Denzil Holles's Regiment of Foot

Holles’s regiment was one of the first to be raised by Parliament in the summer of 1642. It was recruited predominantly from London apprentices serving in the butchering and dying trades. Its establishment strength was 1,200 men, exclusive of officers. In early September 1642 the regiment was equipped with red coats.

The regiment, consisting of six companies of foot, left London in early August 1642 and marched into Buckinghamshire, rendezvousing with the regiment raised by John Hampden at Aylesbury on 15 August. It had earlier joined with Colonel Sir Henry Cholmlies' regiment of foot and these three regiments, under the overall command of Sergeant-Major General Thomas Ballard, marched via Buckingham into Warwickshire. They fought a brief skirmish with royalist forces at Southam on 23 August before marching to Coventry and then on to Northampton, where the parliamentarian field army was being formed.

On 1 October 1642 the regiment consisted of 1,130 men, exclusive of officers, in ten companies:

  • Colonel Denzil Holles (Capt Lt Richard Parker)
  • Lieutenant Colonel James Quarles (killed at Brentford)
  • Sergeant Major [Timothy] Neale
  • Captain Alan Povey
  • Captain Richard Lacey (killed at Brentford)
  • Captain George Hurlock
  • Captain John Francis
  • Captain William Bennett (killed at Brentford)
  • Captain William Burles
  • Captain Richard Beaton

Quarles, Parker and Povey had military experience before the Civil War, but the other officers appear to have been civilians. The regiment had a reputation for both godliness and ill-discipline. The godliness was reflected in the soldiers’ dislike of the profanity of regiment’s first Lieutenant Colonel, a military professional called Henry Billingsley, who was cashiered in late August 1642, and, for similar reasons, of Sergeant-Major General Ballard, and in its destruction of the glass pictures and altar rails at Acton church. But it also pillaged widely and one of its soldiers accidentally shot a woman in the head in Great Missenden in mid-August 1642.
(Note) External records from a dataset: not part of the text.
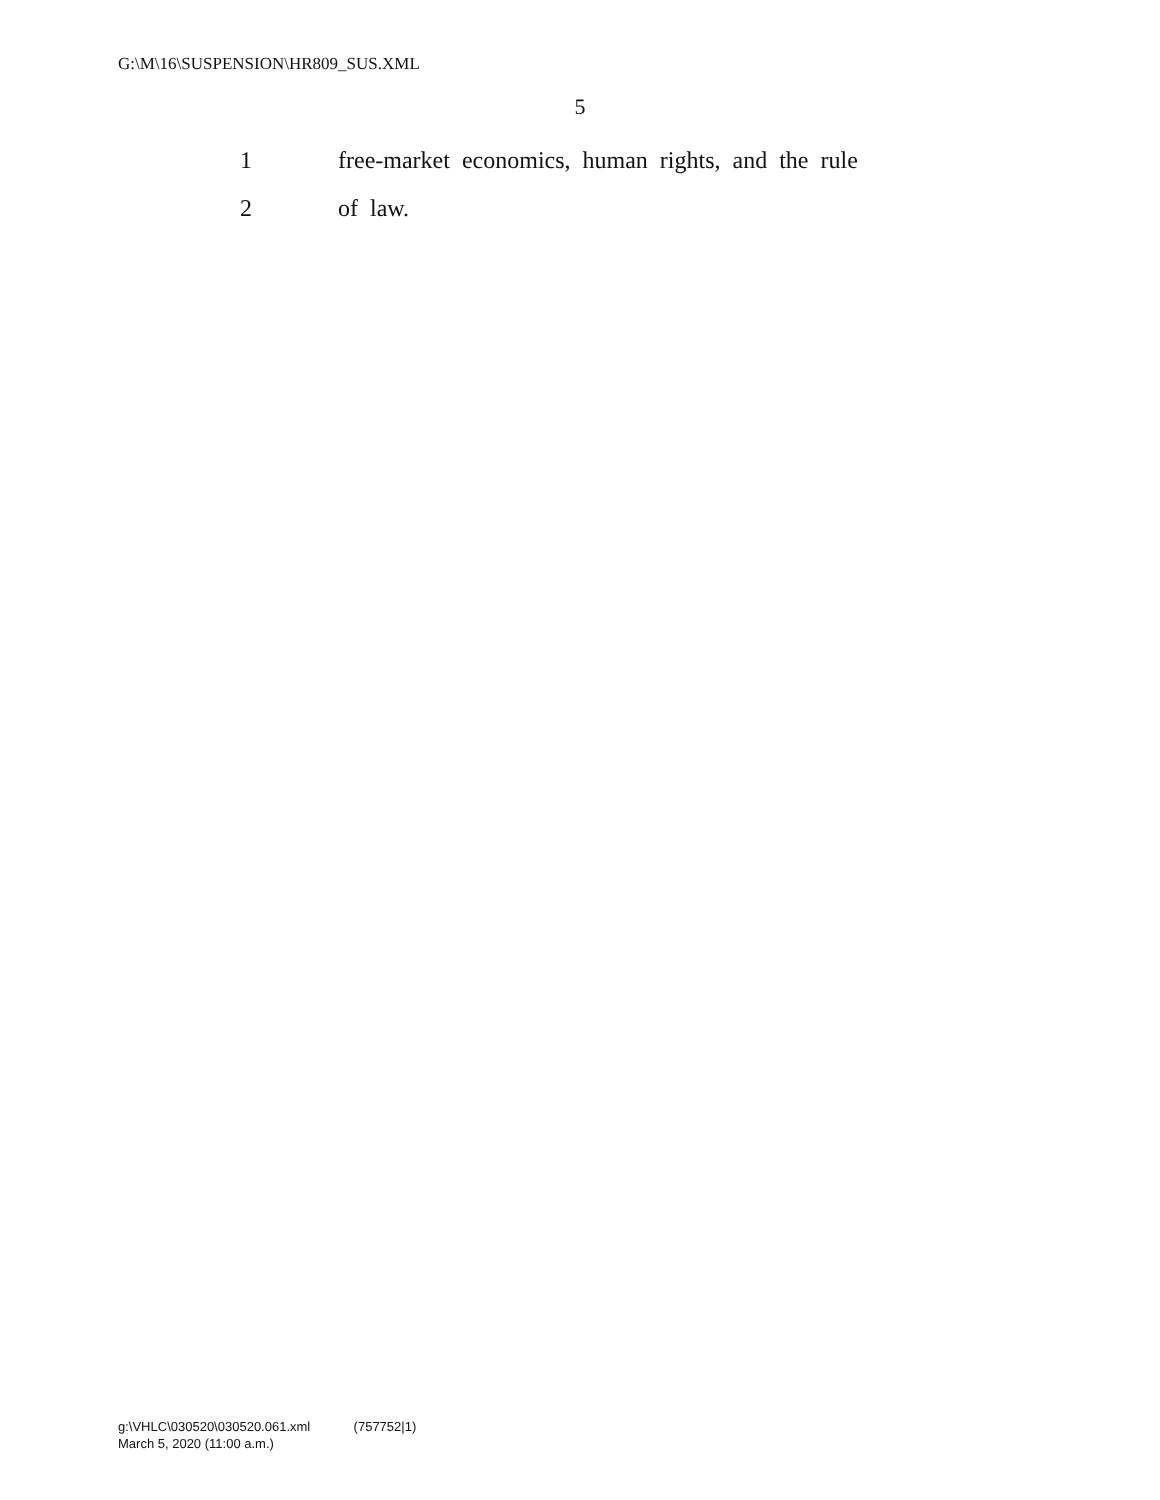G:\M\16\SUSPENSION\HR809_SUS.XML
5
1 free-market economics, human rights, and the rule
2 of law.
g:\VHLC\030520\030520.061.xml (757752|1)
March 5, 2020 (11:00 a.m.)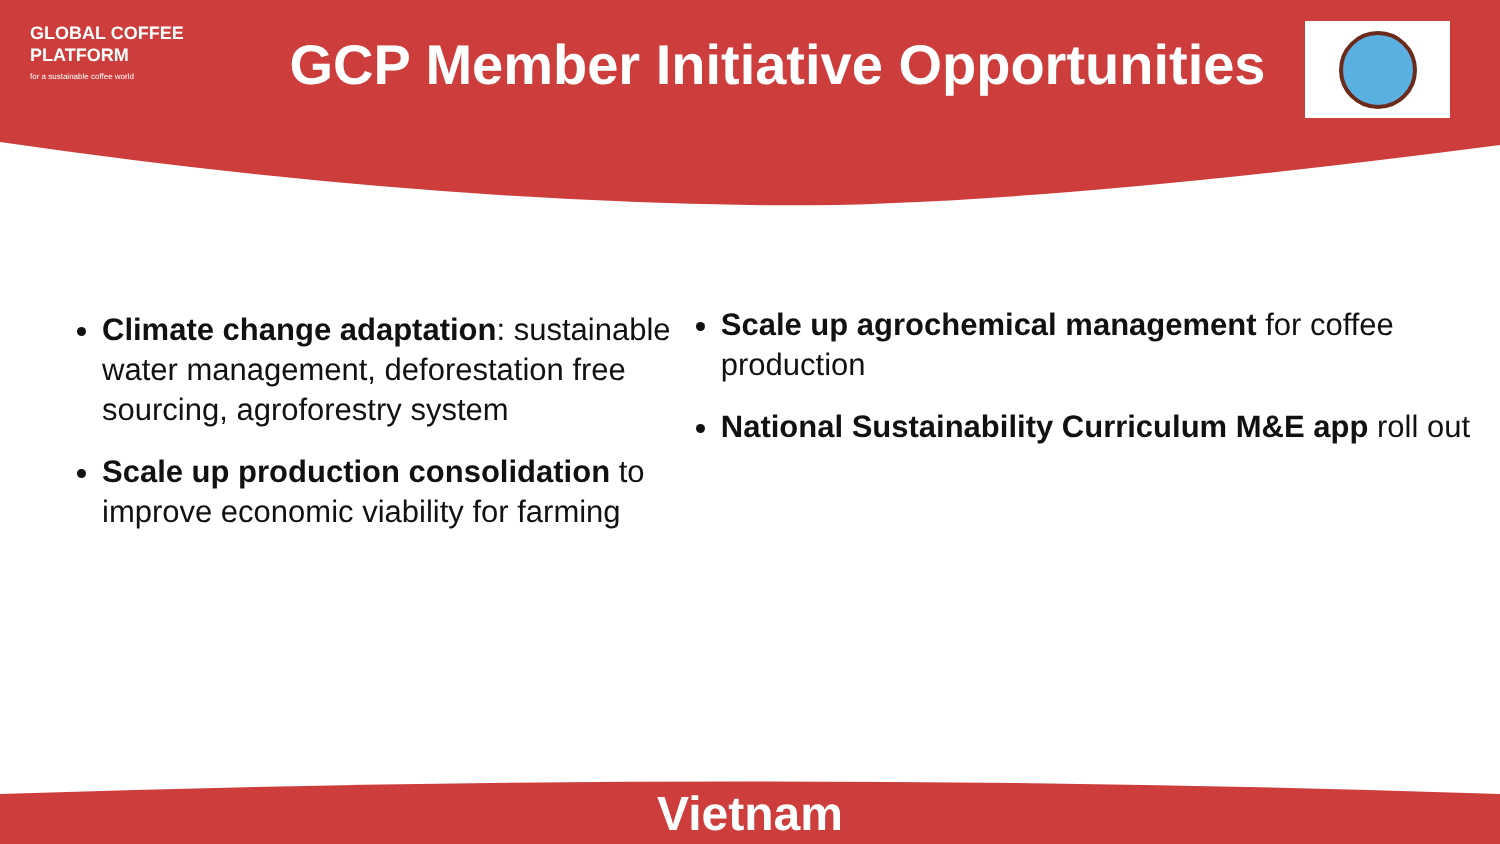GLOBAL COFFEE
PLATFORM
for a sustainable coffee world
GCP Member Initiative Opportunities
Climate change adaptation: sustainable water management, deforestation free sourcing, agroforestry system
Scale up production consolidation to improve economic viability for farming
Scale up agrochemical management for coffee production
National Sustainability Curriculum M&E app roll out
Vietnam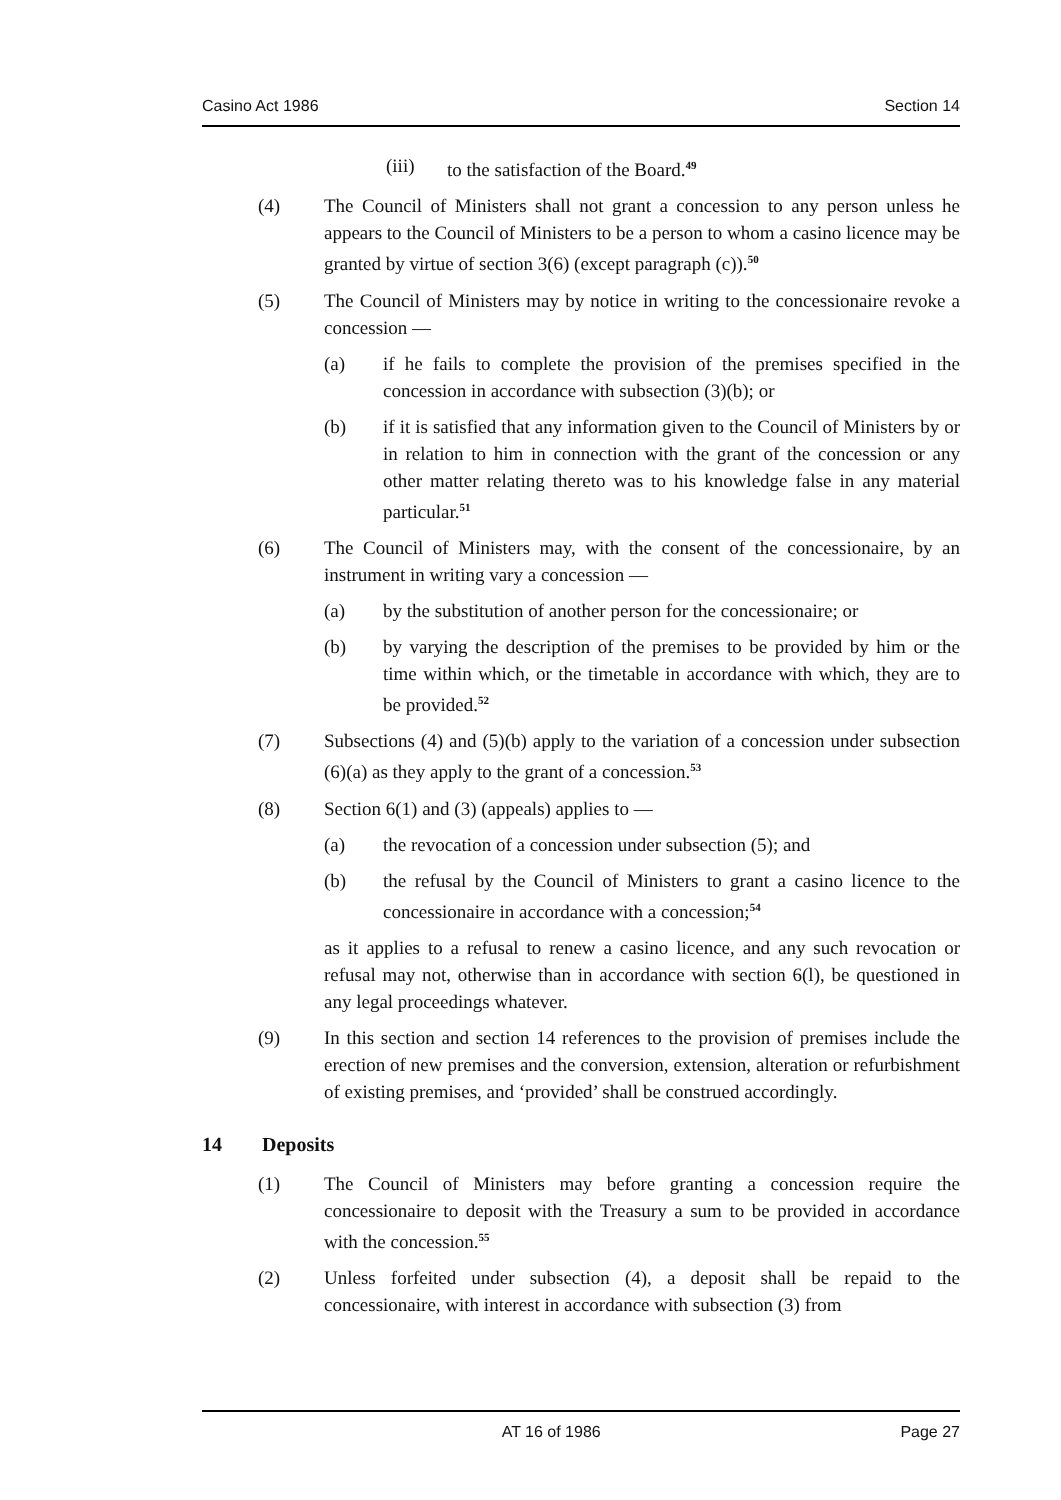Casino Act 1986 Section 14
(iii) to the satisfaction of the Board.<sup>49</sup>
(4) The Council of Ministers shall not grant a concession to any person unless he appears to the Council of Ministers to be a person to whom a casino licence may be granted by virtue of section 3(6) (except paragraph (c)).<sup>50</sup>
(5) The Council of Ministers may by notice in writing to the concessionaire revoke a concession —
(a) if he fails to complete the provision of the premises specified in the concession in accordance with subsection (3)(b); or
(b) if it is satisfied that any information given to the Council of Ministers by or in relation to him in connection with the grant of the concession or any other matter relating thereto was to his knowledge false in any material particular.<sup>51</sup>
(6) The Council of Ministers may, with the consent of the concessionaire, by an instrument in writing vary a concession —
(a) by the substitution of another person for the concessionaire; or
(b) by varying the description of the premises to be provided by him or the time within which, or the timetable in accordance with which, they are to be provided.<sup>52</sup>
(7) Subsections (4) and (5)(b) apply to the variation of a concession under subsection (6)(a) as they apply to the grant of a concession.<sup>53</sup>
(8) Section 6(1) and (3) (appeals) applies to —
(a) the revocation of a concession under subsection (5); and
(b) the refusal by the Council of Ministers to grant a casino licence to the concessionaire in accordance with a concession;<sup>54</sup>
as it applies to a refusal to renew a casino licence, and any such revocation or refusal may not, otherwise than in accordance with section 6(l), be questioned in any legal proceedings whatever.
(9) In this section and section 14 references to the provision of premises include the erection of new premises and the conversion, extension, alteration or refurbishment of existing premises, and ‘provided’ shall be construed accordingly.
14 Deposits
(1) The Council of Ministers may before granting a concession require the concessionaire to deposit with the Treasury a sum to be provided in accordance with the concession.<sup>55</sup>
(2) Unless forfeited under subsection (4), a deposit shall be repaid to the concessionaire, with interest in accordance with subsection (3) from
AT 16 of 1986 Page 27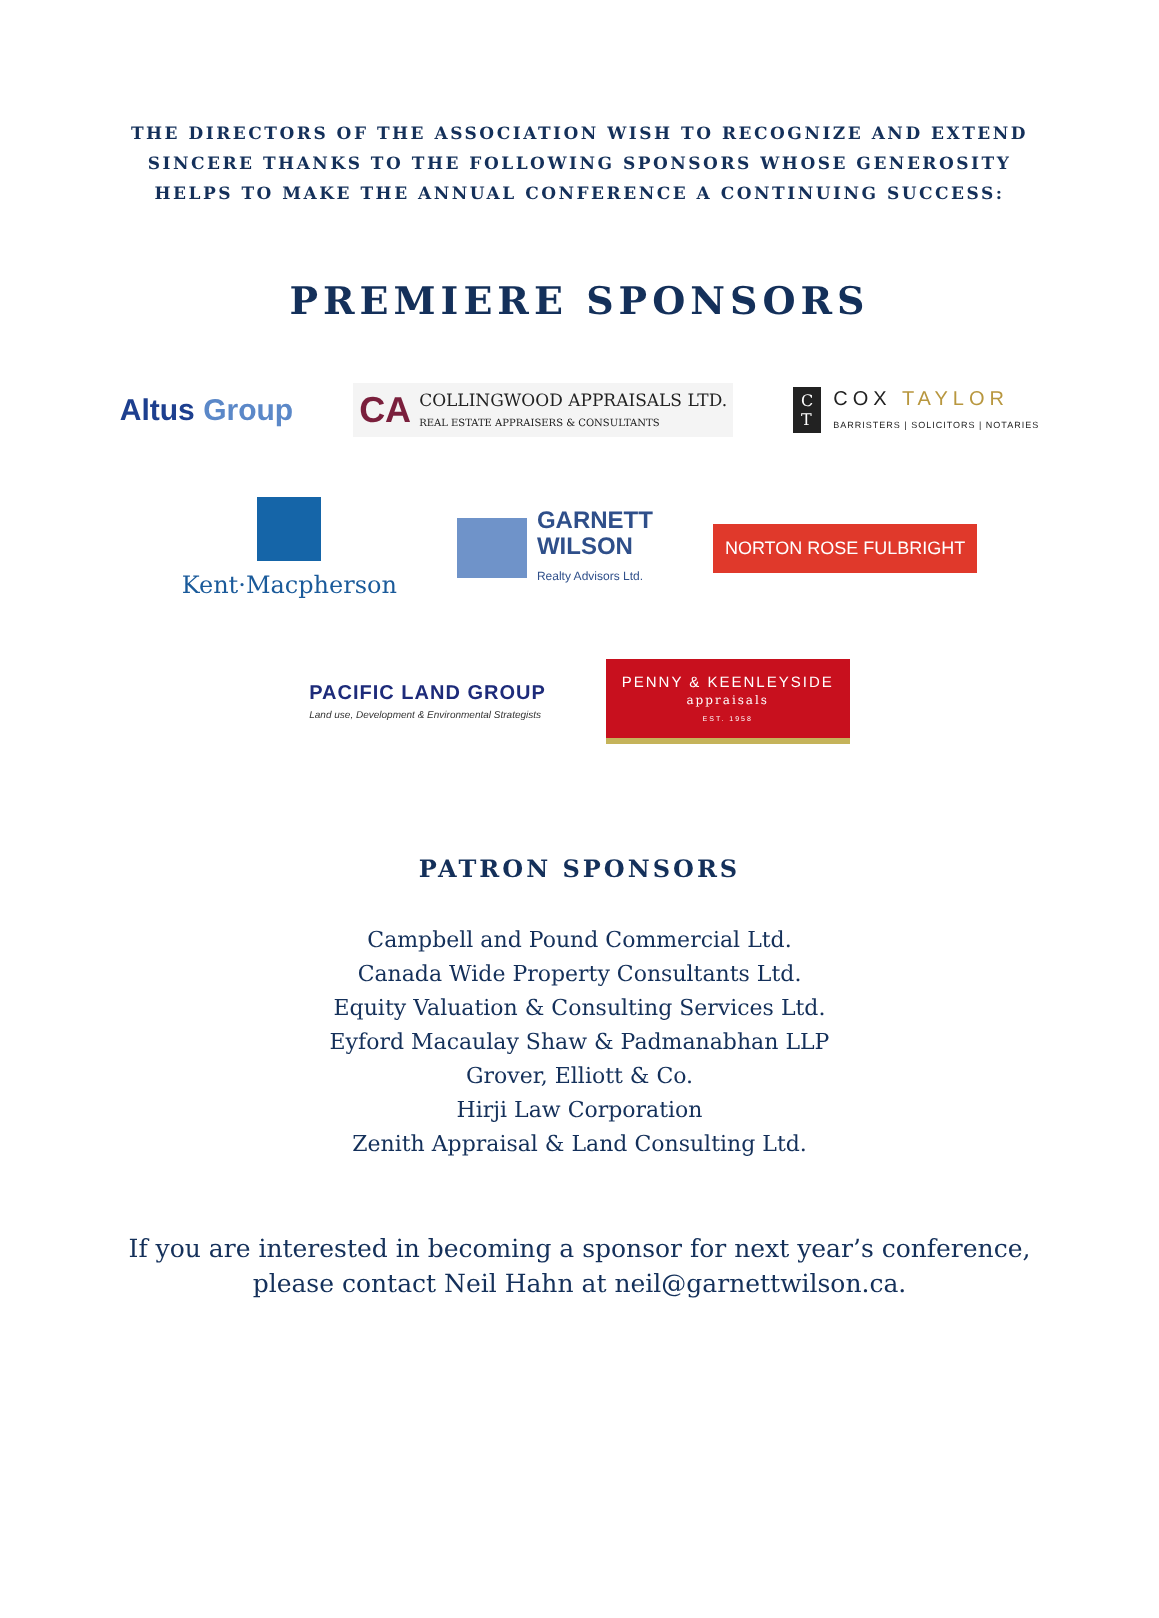THE DIRECTORS OF THE ASSOCIATION WISH TO RECOGNIZE AND EXTEND SINCERE THANKS TO THE FOLLOWING SPONSORS WHOSE GENEROSITY HELPS TO MAKE THE ANNUAL CONFERENCE A CONTINUING SUCCESS:
PREMIERE SPONSORS
Altus Group
CA COLLINGWOOD APPRAISALS LTD.
REAL ESTATE APPRAISERS & CONSULTANTS
C
T COX TAYLOR
BARRISTERS | SOLICITORS | NOTARIES
Kent·Macpherson
GARNETT
WILSON
Realty Advisors Ltd.
NORTON ROSE FULBRIGHT
PACIFIC LAND GROUP
Land use, Development & Environmental Strategists
PENNY & KEENLEYSIDE
appraisals
EST. 1958
PATRON SPONSORS
Campbell and Pound Commercial Ltd.
Canada Wide Property Consultants Ltd.
Equity Valuation & Consulting Services Ltd.
Eyford Macaulay Shaw & Padmanabhan LLP
Grover, Elliott & Co.
Hirji Law Corporation
Zenith Appraisal & Land Consulting Ltd.
If you are interested in becoming a sponsor for next year’s conference,
please contact Neil Hahn at neil@garnettwilson.ca.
The regiment fought at Edgehill where, after initially being run through by fleeing parliamentary cavalry, it fought bravely with losses of around 100 men; at least 18 men were wounded. At Brentford it had three of its company commanders killed and at least 249 men captured. While most of those captured were released, the regiment disappeared from the parliamentarian order of battle following the action at Brentford.